[Éléments répertoriés dans un jeu de données]
+-------+

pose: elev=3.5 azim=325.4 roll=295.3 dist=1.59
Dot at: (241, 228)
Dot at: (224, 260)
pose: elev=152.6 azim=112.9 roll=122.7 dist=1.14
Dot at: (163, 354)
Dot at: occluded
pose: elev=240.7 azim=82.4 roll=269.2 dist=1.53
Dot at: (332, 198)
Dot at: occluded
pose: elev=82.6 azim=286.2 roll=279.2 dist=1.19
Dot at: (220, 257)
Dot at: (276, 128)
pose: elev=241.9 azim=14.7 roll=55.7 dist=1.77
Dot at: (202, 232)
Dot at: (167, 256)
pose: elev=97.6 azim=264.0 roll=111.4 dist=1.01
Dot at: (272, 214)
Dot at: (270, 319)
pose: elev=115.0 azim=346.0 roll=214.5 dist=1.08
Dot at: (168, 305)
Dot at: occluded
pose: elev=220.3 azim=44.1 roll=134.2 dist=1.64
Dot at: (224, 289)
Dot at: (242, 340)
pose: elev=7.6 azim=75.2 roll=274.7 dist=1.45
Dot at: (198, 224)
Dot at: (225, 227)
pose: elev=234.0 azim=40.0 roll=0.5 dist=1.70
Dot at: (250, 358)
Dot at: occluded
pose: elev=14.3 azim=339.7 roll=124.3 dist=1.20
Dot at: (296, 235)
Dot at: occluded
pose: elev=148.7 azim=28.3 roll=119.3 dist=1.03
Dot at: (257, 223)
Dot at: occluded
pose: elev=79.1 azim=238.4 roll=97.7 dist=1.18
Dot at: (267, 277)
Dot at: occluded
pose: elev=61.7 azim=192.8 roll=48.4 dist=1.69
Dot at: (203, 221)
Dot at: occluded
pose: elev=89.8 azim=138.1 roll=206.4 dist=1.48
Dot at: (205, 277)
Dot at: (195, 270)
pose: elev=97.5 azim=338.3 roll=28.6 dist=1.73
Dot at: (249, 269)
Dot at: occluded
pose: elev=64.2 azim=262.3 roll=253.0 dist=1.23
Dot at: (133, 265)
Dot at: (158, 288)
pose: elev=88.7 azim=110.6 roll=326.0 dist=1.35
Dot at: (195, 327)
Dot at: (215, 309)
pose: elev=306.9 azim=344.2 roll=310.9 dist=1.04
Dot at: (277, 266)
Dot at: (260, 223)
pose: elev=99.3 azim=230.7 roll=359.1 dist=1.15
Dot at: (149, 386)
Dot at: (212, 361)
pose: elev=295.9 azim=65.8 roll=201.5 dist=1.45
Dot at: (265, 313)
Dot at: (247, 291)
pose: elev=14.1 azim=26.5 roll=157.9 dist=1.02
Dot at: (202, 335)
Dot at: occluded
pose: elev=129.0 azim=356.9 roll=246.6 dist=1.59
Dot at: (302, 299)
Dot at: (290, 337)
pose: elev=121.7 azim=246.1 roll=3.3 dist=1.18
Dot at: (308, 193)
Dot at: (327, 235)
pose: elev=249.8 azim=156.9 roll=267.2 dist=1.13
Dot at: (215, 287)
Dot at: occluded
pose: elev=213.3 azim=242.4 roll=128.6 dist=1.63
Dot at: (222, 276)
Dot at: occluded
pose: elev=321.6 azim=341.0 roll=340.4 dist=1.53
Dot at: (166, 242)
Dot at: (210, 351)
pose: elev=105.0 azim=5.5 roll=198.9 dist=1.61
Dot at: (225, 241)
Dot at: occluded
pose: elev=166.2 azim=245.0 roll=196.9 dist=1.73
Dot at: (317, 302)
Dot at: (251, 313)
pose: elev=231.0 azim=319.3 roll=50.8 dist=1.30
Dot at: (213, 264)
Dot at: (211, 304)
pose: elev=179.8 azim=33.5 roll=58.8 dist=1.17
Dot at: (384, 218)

+-------+

▶ OBJECTIF DE LA TÂCHE: Redonnez telles quelles les lignes allant de celle qui contient « pose: elev=14.3 azim=339.7 » à celle qui contient « Dot at: (247, 291) », ces deux lignes comprises.

▶ RÉSULTAT:
pose: elev=14.3 azim=339.7 roll=124.3 dist=1.20
Dot at: (296, 235)
Dot at: occluded
pose: elev=148.7 azim=28.3 roll=119.3 dist=1.03
Dot at: (257, 223)
Dot at: occluded
pose: elev=79.1 azim=238.4 roll=97.7 dist=1.18
Dot at: (267, 277)
Dot at: occluded
pose: elev=61.7 azim=192.8 roll=48.4 dist=1.69
Dot at: (203, 221)
Dot at: occluded
pose: elev=89.8 azim=138.1 roll=206.4 dist=1.48
Dot at: (205, 277)
Dot at: (195, 270)
pose: elev=97.5 azim=338.3 roll=28.6 dist=1.73
Dot at: (249, 269)
Dot at: occluded
pose: elev=64.2 azim=262.3 roll=253.0 dist=1.23
Dot at: (133, 265)
Dot at: (158, 288)
pose: elev=88.7 azim=110.6 roll=326.0 dist=1.35
Dot at: (195, 327)
Dot at: (215, 309)
pose: elev=306.9 azim=344.2 roll=310.9 dist=1.04
Dot at: (277, 266)
Dot at: (260, 223)
pose: elev=99.3 azim=230.7 roll=359.1 dist=1.15
Dot at: (149, 386)
Dot at: (212, 361)
pose: elev=295.9 azim=65.8 roll=201.5 dist=1.45
Dot at: (265, 313)
Dot at: (247, 291)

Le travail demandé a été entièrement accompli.